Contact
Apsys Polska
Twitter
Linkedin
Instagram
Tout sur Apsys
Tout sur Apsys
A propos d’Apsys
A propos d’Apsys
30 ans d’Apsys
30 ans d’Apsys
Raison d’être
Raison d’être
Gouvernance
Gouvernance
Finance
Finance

§ **Descrição da tarefa**:
Pode reescrever todos os dados acima trocando "Gouvernance" por "Governança" e mantendo o resto inalterado?

§ **Resultado da tarefa**:
Contact
Apsys Polska
Twitter
Linkedin
Instagram
Tout sur Apsys
Tout sur Apsys
A propos d’Apsys
A propos d’Apsys
30 ans d’Apsys
30 ans d’Apsys
Raison d’être
Raison d’être
Governança
Governança
Finance
Finance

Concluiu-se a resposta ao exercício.